+++ LISTED RECORDS

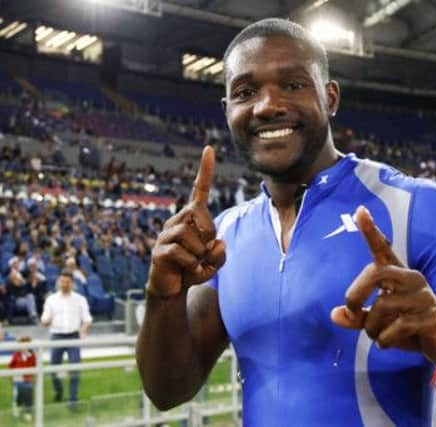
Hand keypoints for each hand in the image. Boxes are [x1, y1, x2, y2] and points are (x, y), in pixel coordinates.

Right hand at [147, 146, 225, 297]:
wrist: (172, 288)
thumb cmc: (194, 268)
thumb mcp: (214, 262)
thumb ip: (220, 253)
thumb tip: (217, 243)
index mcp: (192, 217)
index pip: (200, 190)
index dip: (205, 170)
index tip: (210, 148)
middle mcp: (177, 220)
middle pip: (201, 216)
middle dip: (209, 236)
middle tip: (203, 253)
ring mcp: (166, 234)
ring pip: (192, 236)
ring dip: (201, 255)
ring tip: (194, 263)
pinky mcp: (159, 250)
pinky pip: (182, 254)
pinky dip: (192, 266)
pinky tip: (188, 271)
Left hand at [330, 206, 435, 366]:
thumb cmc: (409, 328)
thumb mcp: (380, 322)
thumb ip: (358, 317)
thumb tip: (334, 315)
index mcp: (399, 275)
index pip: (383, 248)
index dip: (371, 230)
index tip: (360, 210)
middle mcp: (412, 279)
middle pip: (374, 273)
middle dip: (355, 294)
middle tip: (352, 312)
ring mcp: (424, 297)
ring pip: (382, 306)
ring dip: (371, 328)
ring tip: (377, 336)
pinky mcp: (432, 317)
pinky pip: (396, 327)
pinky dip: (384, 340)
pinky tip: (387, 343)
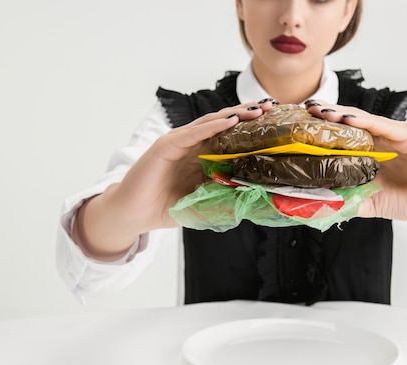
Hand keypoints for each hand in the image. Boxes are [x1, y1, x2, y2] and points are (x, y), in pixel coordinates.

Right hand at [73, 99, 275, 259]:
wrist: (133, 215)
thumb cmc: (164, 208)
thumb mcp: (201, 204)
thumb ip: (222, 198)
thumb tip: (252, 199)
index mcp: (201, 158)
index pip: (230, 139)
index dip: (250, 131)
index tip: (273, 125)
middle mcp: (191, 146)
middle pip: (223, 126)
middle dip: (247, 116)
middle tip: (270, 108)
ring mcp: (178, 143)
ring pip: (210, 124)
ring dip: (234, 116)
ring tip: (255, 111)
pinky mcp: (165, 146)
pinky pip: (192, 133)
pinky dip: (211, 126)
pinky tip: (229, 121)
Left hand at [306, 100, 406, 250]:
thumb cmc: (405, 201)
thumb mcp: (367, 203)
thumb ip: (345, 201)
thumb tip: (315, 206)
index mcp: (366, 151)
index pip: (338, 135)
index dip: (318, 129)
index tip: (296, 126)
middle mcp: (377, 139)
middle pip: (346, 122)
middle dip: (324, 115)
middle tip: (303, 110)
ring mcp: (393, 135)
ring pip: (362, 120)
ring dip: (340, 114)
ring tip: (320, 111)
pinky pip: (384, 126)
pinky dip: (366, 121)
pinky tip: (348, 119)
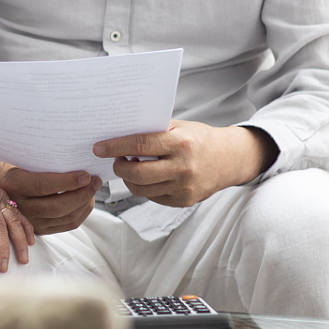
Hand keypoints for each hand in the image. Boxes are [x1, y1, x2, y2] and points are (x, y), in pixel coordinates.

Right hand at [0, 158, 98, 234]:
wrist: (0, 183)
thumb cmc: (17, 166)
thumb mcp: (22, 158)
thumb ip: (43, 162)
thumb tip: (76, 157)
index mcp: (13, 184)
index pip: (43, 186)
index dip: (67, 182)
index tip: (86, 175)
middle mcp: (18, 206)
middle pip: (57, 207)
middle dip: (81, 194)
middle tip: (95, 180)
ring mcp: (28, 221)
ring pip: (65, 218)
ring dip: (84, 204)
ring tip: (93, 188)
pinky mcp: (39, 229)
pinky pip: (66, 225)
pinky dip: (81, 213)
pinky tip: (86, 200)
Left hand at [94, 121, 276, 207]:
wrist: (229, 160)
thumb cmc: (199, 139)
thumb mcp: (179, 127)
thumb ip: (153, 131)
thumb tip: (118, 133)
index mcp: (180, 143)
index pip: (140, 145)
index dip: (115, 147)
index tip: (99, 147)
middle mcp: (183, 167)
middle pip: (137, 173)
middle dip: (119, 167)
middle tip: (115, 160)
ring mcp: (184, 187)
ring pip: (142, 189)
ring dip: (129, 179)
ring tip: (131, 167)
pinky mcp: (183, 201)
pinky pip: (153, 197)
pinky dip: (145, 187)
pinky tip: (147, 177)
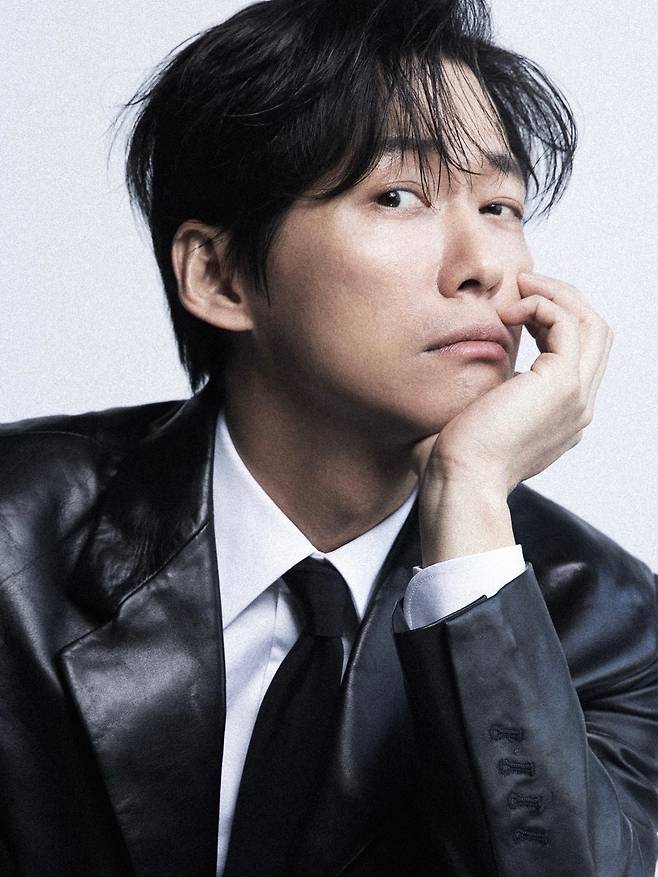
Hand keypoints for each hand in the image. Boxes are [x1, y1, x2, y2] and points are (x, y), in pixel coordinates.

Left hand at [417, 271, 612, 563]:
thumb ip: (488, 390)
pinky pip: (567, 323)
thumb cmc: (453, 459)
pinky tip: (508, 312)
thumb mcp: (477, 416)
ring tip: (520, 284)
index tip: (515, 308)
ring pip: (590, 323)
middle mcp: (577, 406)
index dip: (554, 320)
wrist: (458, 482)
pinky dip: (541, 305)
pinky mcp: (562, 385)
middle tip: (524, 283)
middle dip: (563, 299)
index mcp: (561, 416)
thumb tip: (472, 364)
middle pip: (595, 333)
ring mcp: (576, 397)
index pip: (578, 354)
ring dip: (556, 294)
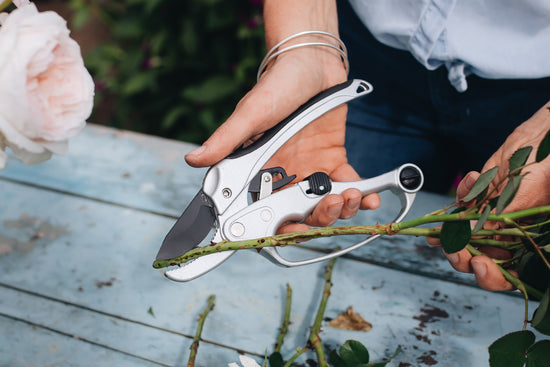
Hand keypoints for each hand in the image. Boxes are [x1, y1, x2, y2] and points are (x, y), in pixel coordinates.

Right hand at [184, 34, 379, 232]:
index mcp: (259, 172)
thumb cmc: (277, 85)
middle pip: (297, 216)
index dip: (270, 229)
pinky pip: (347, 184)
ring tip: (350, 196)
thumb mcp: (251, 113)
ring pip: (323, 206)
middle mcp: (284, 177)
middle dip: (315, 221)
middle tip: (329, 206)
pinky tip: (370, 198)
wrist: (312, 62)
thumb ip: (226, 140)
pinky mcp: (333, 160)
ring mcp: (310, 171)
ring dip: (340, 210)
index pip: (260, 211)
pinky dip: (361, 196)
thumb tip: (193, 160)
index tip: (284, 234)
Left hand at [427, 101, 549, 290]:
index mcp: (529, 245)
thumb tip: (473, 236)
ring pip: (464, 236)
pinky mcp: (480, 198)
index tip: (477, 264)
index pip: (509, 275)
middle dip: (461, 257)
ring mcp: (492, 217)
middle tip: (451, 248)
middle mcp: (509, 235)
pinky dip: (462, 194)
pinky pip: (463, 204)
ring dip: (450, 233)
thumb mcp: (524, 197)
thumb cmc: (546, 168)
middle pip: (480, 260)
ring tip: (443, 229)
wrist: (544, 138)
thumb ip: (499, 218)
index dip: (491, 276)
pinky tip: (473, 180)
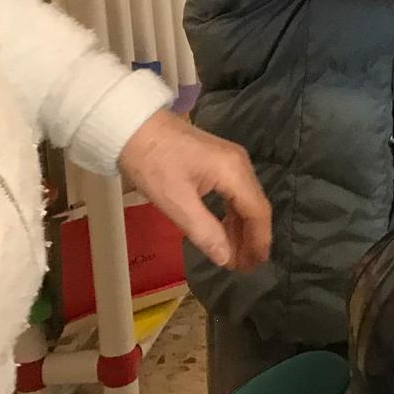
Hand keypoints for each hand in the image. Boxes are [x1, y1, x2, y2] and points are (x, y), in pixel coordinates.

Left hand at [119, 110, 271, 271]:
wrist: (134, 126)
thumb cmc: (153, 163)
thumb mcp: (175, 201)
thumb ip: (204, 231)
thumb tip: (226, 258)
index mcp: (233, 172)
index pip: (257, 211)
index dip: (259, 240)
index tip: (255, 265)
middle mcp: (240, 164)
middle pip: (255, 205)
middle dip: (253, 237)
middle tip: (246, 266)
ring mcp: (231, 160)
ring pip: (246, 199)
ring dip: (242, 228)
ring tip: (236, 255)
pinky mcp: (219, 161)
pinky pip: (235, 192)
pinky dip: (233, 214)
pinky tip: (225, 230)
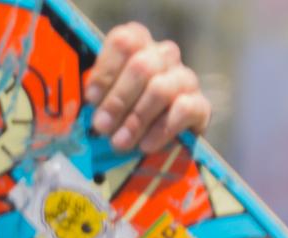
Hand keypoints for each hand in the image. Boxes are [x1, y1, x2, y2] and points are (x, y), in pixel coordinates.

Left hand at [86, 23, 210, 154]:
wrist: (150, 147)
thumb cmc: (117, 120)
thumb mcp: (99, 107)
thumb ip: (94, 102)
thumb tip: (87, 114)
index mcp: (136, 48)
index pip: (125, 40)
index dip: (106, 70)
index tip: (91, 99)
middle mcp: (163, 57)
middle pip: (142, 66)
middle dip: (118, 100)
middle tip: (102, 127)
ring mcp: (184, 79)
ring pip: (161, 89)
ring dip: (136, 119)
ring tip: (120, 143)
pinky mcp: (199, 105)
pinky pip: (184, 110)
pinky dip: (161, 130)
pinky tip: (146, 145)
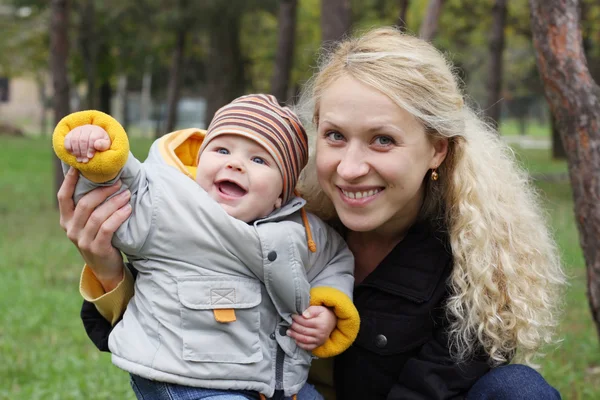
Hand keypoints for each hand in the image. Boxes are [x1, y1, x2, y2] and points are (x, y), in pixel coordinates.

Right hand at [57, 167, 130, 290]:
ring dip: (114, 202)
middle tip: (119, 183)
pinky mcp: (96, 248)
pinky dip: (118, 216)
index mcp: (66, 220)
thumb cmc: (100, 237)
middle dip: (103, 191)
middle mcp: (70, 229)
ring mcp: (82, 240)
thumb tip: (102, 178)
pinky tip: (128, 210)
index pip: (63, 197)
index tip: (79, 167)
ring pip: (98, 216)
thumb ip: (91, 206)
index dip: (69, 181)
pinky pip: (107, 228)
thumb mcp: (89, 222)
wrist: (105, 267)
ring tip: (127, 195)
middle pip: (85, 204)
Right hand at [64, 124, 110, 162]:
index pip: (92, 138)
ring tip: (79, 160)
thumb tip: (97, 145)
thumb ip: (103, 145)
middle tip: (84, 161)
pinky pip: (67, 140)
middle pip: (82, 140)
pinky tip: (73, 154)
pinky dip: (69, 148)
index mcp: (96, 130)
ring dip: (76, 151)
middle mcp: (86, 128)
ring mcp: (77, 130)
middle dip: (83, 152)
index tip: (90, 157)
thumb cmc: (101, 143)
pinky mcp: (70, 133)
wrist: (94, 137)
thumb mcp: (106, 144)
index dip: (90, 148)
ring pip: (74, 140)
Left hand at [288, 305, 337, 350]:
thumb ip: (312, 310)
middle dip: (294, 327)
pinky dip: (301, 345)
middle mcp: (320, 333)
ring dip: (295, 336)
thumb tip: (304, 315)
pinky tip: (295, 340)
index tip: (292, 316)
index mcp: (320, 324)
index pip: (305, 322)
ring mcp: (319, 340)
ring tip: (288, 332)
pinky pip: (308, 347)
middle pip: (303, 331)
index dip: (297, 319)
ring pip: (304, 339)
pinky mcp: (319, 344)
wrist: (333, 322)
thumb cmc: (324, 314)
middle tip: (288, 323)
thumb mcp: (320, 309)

++++++

§ **WORK TO COMPLETE**:
Starting at the line with "index pip: (509, 275)" in the entries above, write out every line exactly until the line with "middle mcp: (163, 57)" has been written. Include no pictures and nothing more.

§ **SOLVED PROBLEM**:
index pip: (509, 275)
middle dip: (461, 257)
ring mcp: (492, 217)
middle tip: (451, 248)
middle mcp: (509, 235)
pinky dip: (462, 194)
pinky pip: (463, 204)
ring dip: (450, 233)
thumb mcp: (524, 197)
thumb cmc: (546, 168)
middle pip: (480, 260)
ring tip: (443, 229)
wrist: (544, 138)
thumb ip: (499, 218)
index dip: (491, 276)
pinky tip: (473, 180)
Hand keypoints for each hand in the image. Boxes are [x1, y1, x2, y2] and points are (x, y), in pixel coordinates.

Left hand at [119, 110, 271, 271]:
wrist: (134, 126)
thumb cmc: (153, 163)
thumb mcp: (175, 201)
thumb ip: (204, 231)
thumb tip: (226, 258)
index mcp: (233, 172)
index pip: (257, 211)
index dip: (259, 240)
index tip: (255, 265)
middle mcp: (240, 164)
middle pip: (255, 205)
middle dip: (253, 237)
middle tip: (246, 266)
ring mcp: (231, 160)
ring pip: (246, 199)
ring dip: (242, 228)
ring tip: (236, 255)
pinky mcp: (219, 161)
pinky pip: (235, 192)
pinky dip: (233, 214)
pinky tip: (225, 230)
Hand keypoints for each hand in the image. Boxes are [x1, y1, x2, y2] and points are (x, y), in pixel coordinates.

Left hand at [86, 23, 210, 154]:
wrist: (150, 147)
thumb cmc: (117, 120)
thumb mcp: (99, 107)
thumb ip: (94, 102)
thumb tip: (87, 114)
index mcp: (136, 48)
index pip: (125, 40)
index dip: (106, 70)
index tip: (91, 99)
middle mcp: (163, 57)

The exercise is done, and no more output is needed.